■ **Directions**:
Please retype the stretch of rows from the line containing "Which box is" through the line containing "Reading left to", leaving the pictures out.

■ **Data extract**:
——————
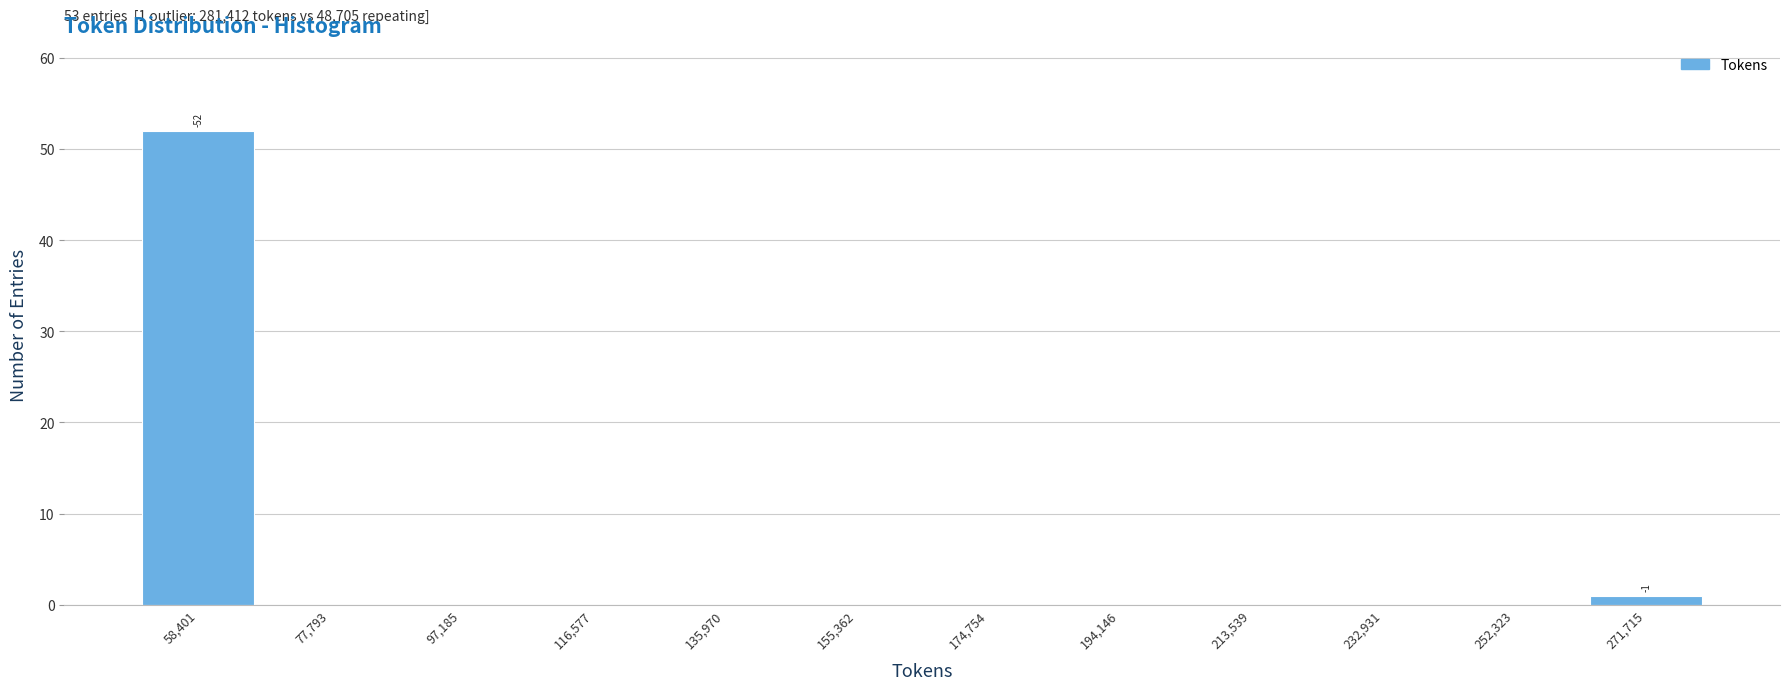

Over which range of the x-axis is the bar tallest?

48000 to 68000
——————
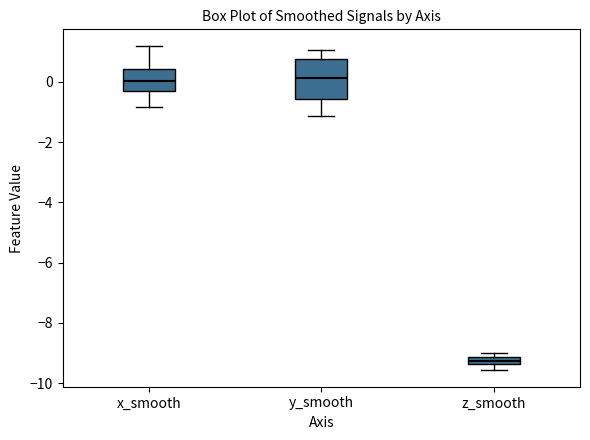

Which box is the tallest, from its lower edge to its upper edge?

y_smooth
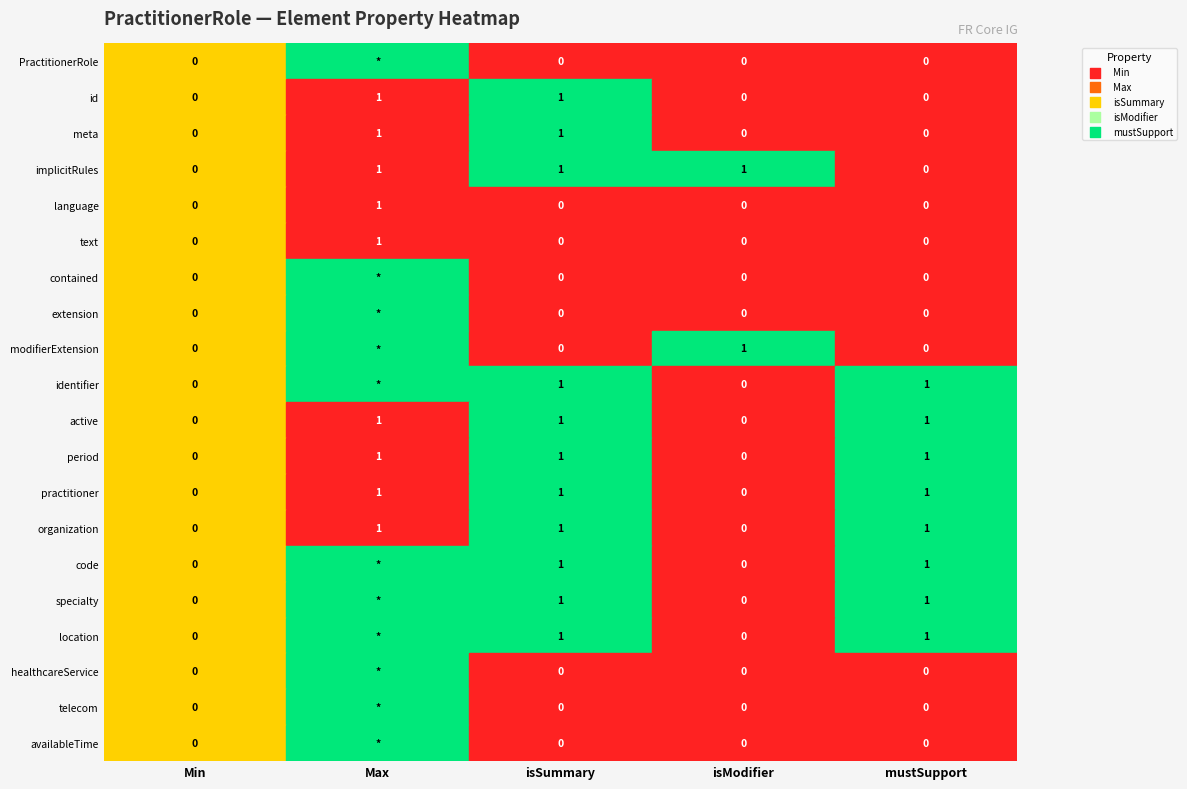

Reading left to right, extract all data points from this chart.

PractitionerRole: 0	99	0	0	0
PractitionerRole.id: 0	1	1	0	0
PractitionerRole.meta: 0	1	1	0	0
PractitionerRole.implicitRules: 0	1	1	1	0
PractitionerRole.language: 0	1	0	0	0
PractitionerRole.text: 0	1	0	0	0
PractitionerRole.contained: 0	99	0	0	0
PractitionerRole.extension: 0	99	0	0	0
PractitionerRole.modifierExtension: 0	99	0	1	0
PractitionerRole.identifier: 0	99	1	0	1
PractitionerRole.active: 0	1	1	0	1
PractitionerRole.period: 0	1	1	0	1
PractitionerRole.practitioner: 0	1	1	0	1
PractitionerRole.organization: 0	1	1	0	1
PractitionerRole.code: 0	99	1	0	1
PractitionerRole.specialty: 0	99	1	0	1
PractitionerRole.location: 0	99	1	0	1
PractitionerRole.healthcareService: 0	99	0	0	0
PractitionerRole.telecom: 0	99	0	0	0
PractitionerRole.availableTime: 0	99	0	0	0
——————
■ **Output**:
Which box is the tallest, from its lower edge to its upper edge?

y_smooth

Reading left to right, extract all data points from this chart.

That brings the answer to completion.